Data revealed by HM Revenue & Customs (HMRC) suggests that 782,000 residential properties were sold between April and November, in comparison with 868,000 sold during the same period in 2015/16. Despite this, SDLT revenue increased by 12 per cent.
Commentators have speculated that recent SDLT changes, such as a tax overhaul in December 2014 and the introduction of a three per cent surcharge payable upon second property purchases in April 2016, explain the Government’s increased tax take against a backdrop of falling property sales.
Jonathan Hopper, managing director of Garrington Property Finders, said that buy-to-let investors across the country felt “aggrieved” by recent SDLT changes – as demonstrated by numerous calls for reform led by property bodies in recent months.
However, he said that any calls for the three per cent surcharge to “be reversed” were likely to “fall on deaf ears”.

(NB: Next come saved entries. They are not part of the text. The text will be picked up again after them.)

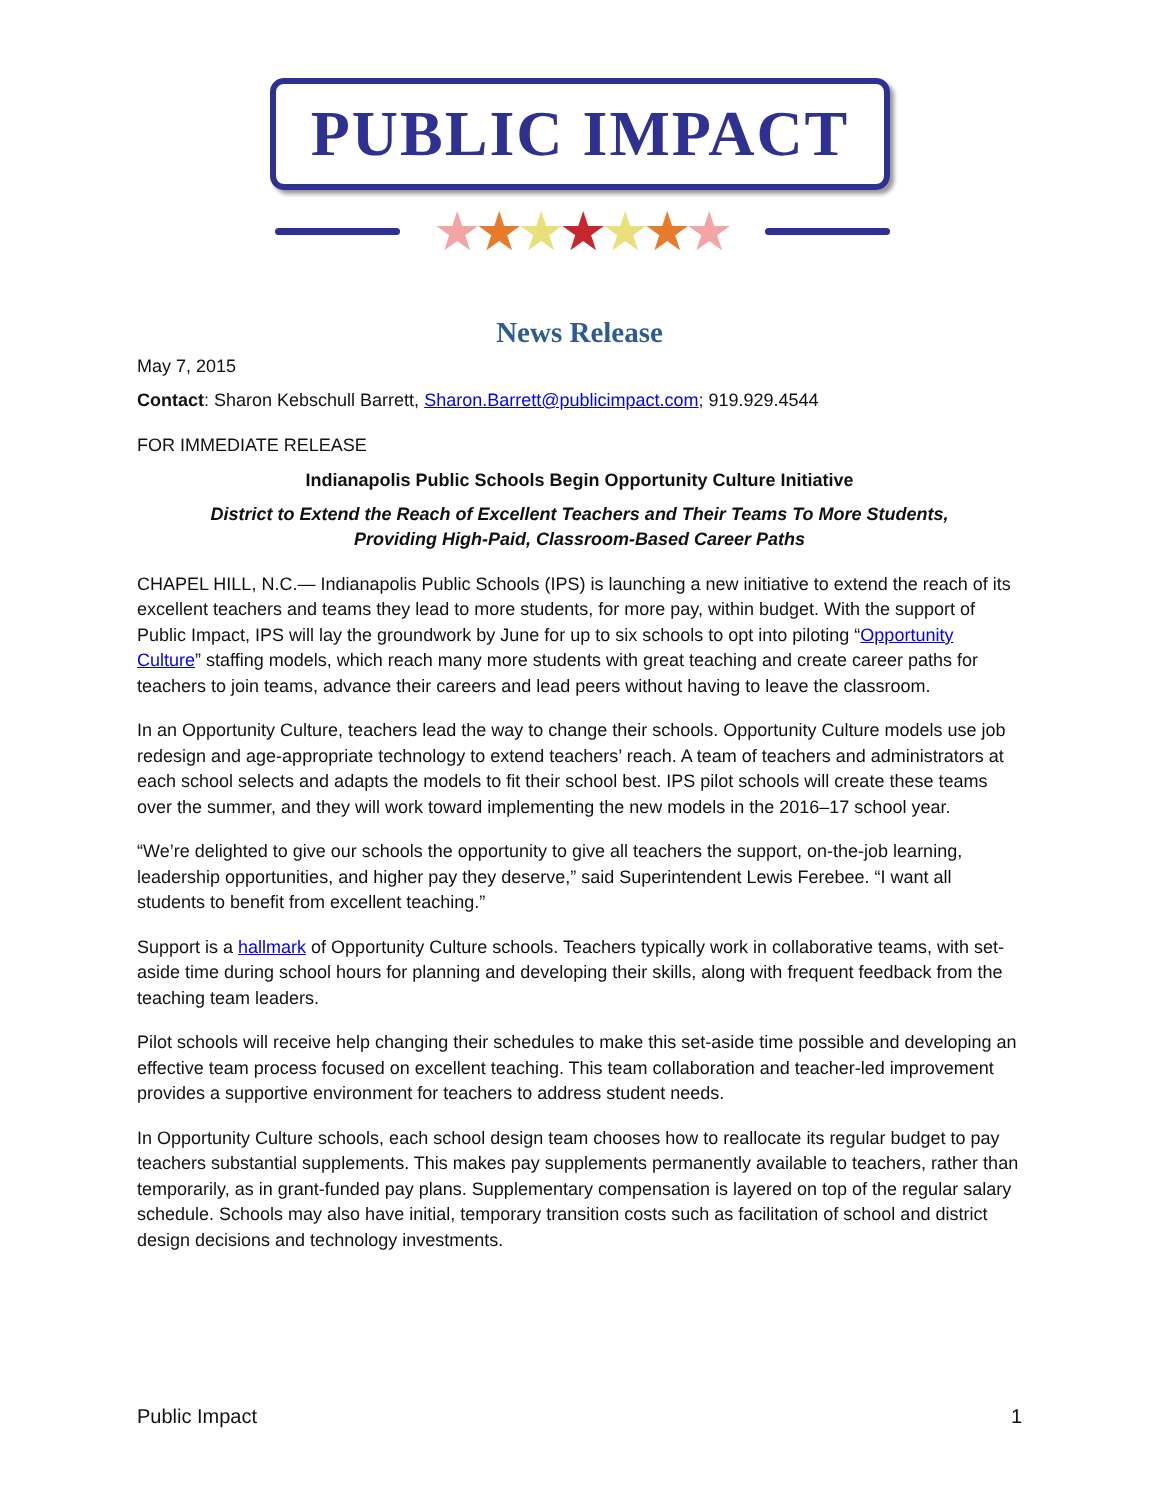PUBLIC IMPACT
★★★★★★★
News Release
May 7, 2015
Contact: Sharon Kebschull Barrett, Sharon.Barrett@publicimpact.com; 919.929.4544
FOR IMMEDIATE RELEASE
Indianapolis Public Schools Begin Opportunity Culture Initiative
District to Extend the Reach of Excellent Teachers and Their Teams To More Students,
Providing High-Paid, Classroom-Based Career Paths
CHAPEL HILL, N.C.— Indianapolis Public Schools (IPS) is launching a new initiative to extend the reach of its excellent teachers and teams they lead to more students, for more pay, within budget. With the support of Public Impact, IPS will lay the groundwork by June for up to six schools to opt into piloting “Opportunity Culture” staffing models, which reach many more students with great teaching and create career paths for teachers to join teams, advance their careers and lead peers without having to leave the classroom.
In an Opportunity Culture, teachers lead the way to change their schools. Opportunity Culture models use job redesign and age-appropriate technology to extend teachers’ reach. A team of teachers and administrators at each school selects and adapts the models to fit their school best. IPS pilot schools will create these teams over the summer, and they will work toward implementing the new models in the 2016–17 school year.
“We’re delighted to give our schools the opportunity to give all teachers the support, on-the-job learning, leadership opportunities, and higher pay they deserve,” said Superintendent Lewis Ferebee. “I want all students to benefit from excellent teaching.”
Support is a hallmark of Opportunity Culture schools. Teachers typically work in collaborative teams, with set-aside time during school hours for planning and developing their skills, along with frequent feedback from the teaching team leaders.
Pilot schools will receive help changing their schedules to make this set-aside time possible and developing an effective team process focused on excellent teaching. This team collaboration and teacher-led improvement provides a supportive environment for teachers to address student needs.
In Opportunity Culture schools, each school design team chooses how to reallocate its regular budget to pay teachers substantial supplements. This makes pay supplements permanently available to teachers, rather than temporarily, as in grant-funded pay plans. Supplementary compensation is layered on top of the regular salary schedule. Schools may also have initial, temporary transition costs such as facilitation of school and district design decisions and technology investments.
Public Impact 1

Meanwhile, property commentator Henry Pryor added that a recent fall in the number of transactions at “the top end of the market” may eventually feed into the Government’s tax take.
He said: “Estate agents estimate that more than 40 per cent of SDLT revenue comes from within the M25.
“And the number of all transactions in London was, in August, 39 per cent down on a year ago, so this will inevitably create a hole in the Chancellor’s accounts in due course.”